- [Written problem]:
Reproduce the lines starting at the one containing "pose: elev=13.2 azim=322.7" and ending at the one containing "Dot at: (289, 371)", switching "dist" to "distance" and leaving everything else unchanged.

[Begin Given records]

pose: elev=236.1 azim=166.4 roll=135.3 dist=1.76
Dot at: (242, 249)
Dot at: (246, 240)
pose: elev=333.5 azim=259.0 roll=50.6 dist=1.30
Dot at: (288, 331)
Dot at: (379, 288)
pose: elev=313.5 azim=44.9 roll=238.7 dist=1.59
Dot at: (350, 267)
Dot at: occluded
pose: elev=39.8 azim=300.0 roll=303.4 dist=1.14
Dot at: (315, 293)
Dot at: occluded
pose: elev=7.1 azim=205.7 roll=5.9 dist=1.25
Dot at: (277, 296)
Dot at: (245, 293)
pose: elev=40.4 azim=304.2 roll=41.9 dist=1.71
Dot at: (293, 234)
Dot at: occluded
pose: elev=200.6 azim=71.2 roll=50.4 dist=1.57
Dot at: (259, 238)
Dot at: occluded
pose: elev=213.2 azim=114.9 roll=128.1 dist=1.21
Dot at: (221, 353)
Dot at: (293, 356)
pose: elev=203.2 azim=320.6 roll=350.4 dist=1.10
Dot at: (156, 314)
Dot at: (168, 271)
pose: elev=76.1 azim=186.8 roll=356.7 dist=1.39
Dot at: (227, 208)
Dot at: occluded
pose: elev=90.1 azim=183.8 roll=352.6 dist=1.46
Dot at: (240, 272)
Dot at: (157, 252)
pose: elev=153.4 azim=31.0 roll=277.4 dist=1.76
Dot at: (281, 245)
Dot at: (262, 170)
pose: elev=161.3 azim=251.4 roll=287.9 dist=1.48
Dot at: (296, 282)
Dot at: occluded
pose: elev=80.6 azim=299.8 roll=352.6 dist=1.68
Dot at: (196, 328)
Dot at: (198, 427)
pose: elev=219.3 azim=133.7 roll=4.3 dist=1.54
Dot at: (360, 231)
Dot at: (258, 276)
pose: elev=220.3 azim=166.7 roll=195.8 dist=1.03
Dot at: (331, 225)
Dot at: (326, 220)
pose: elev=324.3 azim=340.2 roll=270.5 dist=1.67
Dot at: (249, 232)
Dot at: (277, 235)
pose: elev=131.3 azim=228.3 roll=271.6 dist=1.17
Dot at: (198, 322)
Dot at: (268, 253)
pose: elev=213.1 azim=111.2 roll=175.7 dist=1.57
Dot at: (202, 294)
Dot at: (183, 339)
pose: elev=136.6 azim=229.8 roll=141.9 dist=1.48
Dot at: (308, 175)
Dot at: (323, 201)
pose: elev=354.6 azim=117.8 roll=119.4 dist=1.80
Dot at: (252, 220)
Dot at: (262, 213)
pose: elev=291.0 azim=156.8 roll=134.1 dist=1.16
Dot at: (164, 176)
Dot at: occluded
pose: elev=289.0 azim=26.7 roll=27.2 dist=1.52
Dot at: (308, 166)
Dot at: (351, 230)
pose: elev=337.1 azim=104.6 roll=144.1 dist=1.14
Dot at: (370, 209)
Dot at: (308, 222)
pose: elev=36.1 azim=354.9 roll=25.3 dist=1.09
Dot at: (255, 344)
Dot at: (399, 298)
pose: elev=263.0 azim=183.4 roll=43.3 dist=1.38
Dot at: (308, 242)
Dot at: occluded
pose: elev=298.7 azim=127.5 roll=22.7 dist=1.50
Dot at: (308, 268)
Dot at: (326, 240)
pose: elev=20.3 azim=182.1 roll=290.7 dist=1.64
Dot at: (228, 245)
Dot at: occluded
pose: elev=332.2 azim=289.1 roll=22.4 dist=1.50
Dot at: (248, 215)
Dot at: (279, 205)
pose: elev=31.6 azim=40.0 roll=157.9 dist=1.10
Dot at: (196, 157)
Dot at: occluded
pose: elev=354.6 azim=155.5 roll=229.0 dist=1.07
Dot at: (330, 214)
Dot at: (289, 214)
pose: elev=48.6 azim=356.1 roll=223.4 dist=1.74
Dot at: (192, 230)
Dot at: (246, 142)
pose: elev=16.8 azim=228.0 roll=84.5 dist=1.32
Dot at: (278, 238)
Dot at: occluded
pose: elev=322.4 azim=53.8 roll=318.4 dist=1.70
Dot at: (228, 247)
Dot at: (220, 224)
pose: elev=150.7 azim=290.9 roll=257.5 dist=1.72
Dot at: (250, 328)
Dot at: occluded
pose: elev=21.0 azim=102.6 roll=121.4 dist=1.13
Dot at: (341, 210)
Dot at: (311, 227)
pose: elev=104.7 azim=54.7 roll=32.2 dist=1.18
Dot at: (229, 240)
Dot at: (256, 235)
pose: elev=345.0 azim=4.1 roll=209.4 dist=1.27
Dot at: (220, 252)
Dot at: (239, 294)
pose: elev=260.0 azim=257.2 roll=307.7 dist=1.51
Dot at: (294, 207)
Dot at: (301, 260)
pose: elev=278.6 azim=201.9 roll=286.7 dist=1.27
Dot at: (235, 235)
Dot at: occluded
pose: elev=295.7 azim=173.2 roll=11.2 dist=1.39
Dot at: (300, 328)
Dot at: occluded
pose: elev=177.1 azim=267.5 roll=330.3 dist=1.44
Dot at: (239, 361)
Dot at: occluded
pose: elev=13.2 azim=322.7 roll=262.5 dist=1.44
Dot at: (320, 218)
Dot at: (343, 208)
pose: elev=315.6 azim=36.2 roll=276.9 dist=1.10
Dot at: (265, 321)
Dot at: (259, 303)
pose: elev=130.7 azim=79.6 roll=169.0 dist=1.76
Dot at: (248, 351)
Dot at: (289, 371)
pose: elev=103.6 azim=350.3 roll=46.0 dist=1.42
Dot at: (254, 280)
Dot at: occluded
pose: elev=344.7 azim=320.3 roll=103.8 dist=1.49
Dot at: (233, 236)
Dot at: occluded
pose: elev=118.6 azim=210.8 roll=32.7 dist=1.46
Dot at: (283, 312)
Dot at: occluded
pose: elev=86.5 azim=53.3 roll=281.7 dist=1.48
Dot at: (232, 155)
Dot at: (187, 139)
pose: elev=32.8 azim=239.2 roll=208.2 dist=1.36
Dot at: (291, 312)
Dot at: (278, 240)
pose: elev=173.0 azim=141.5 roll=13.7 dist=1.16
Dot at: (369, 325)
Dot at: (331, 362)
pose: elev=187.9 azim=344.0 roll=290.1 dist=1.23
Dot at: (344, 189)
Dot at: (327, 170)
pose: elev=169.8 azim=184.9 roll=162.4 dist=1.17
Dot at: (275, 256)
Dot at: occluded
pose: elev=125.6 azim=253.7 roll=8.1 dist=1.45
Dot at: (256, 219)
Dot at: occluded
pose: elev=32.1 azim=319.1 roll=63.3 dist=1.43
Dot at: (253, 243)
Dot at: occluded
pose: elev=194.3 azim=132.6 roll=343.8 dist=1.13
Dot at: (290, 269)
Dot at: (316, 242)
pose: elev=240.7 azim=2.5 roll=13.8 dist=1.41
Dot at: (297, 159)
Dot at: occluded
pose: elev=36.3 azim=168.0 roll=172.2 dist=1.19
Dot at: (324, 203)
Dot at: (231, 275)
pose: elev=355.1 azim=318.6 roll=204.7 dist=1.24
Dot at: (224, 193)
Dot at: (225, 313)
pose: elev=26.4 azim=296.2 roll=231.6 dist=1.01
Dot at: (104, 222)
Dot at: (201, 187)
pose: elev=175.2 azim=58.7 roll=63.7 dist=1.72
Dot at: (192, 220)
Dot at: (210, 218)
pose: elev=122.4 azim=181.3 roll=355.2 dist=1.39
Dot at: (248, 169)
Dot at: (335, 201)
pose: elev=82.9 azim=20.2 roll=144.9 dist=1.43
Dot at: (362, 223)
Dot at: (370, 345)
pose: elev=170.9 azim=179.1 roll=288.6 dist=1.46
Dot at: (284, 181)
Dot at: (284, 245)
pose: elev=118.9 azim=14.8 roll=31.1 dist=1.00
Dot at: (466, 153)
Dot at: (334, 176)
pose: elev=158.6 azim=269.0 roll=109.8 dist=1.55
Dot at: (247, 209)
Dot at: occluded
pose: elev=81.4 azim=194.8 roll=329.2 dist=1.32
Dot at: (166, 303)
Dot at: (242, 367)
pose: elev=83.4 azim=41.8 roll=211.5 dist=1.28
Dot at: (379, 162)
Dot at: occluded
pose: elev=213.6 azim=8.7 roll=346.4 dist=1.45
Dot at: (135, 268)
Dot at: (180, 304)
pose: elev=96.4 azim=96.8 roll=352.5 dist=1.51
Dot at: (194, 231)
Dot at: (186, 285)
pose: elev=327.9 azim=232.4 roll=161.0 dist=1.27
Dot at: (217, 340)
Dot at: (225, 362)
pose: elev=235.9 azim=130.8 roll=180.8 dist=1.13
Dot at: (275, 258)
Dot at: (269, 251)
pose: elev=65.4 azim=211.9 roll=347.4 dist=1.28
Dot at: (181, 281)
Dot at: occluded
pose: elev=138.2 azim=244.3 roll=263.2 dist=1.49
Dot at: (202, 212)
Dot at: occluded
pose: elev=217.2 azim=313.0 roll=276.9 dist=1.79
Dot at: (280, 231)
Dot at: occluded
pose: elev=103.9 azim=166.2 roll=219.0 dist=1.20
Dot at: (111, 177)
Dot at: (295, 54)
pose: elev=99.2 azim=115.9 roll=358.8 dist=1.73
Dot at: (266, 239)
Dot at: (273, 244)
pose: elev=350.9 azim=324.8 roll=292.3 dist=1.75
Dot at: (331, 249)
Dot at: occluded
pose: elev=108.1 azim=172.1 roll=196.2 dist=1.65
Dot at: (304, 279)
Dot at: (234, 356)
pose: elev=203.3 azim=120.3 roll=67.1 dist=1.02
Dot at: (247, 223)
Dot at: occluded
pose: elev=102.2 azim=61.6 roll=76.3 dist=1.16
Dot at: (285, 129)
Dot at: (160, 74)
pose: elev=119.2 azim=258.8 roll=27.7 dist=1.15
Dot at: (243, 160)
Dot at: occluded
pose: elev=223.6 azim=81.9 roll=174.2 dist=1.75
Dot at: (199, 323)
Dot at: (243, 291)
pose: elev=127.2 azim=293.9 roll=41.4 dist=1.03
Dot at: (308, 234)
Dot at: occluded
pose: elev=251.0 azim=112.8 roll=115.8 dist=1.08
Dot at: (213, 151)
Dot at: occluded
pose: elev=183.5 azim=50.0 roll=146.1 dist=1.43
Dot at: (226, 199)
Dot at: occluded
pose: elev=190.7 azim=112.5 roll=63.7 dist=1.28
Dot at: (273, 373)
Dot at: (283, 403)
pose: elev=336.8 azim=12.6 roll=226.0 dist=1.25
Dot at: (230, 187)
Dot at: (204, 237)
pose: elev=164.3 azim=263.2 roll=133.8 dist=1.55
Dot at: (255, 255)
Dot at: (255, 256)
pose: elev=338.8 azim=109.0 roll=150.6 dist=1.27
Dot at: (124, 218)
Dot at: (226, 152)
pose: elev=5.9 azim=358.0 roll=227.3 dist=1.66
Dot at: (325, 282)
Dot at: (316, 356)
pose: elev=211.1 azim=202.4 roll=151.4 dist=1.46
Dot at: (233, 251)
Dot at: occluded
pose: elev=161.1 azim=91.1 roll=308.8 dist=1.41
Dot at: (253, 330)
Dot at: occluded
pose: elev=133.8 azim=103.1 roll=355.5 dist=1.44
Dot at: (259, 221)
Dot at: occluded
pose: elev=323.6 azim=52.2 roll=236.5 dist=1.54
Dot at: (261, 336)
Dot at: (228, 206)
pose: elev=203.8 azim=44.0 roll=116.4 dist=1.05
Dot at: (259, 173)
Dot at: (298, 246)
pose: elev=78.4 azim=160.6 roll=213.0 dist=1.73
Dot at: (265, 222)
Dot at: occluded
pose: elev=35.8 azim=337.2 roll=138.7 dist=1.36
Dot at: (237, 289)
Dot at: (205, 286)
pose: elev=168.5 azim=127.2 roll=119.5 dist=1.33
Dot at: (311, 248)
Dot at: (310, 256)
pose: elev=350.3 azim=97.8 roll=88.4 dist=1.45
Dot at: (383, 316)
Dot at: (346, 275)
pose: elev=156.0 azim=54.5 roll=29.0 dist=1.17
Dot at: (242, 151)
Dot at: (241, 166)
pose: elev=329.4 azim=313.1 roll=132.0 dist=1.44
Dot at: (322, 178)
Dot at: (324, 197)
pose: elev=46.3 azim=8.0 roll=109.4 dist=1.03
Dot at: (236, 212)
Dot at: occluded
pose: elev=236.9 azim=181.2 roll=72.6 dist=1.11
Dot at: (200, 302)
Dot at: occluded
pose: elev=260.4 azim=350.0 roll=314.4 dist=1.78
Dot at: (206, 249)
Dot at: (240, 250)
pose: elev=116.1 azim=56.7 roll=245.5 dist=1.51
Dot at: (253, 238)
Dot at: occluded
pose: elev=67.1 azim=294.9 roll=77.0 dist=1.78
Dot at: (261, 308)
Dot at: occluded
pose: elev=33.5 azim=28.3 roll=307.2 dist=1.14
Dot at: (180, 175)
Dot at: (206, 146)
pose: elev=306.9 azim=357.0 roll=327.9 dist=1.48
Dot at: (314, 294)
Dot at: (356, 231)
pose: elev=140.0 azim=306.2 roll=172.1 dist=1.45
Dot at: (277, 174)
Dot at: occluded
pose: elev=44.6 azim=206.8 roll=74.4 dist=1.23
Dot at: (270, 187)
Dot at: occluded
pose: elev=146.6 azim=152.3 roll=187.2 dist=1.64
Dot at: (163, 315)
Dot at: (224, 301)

[End Given records]

- [Answer to this exercise]:
pose: elev=13.2 azim=322.7 roll=262.5 distance=1.44
Dot at: (320, 218)
Dot at: (343, 208)
pose: elev=315.6 azim=36.2 roll=276.9 distance=1.10
Dot at: (265, 321)
Dot at: (259, 303)
pose: elev=130.7 azim=79.6 roll=169.0 distance=1.76
Dot at: (248, 351)
Dot at: (289, 371)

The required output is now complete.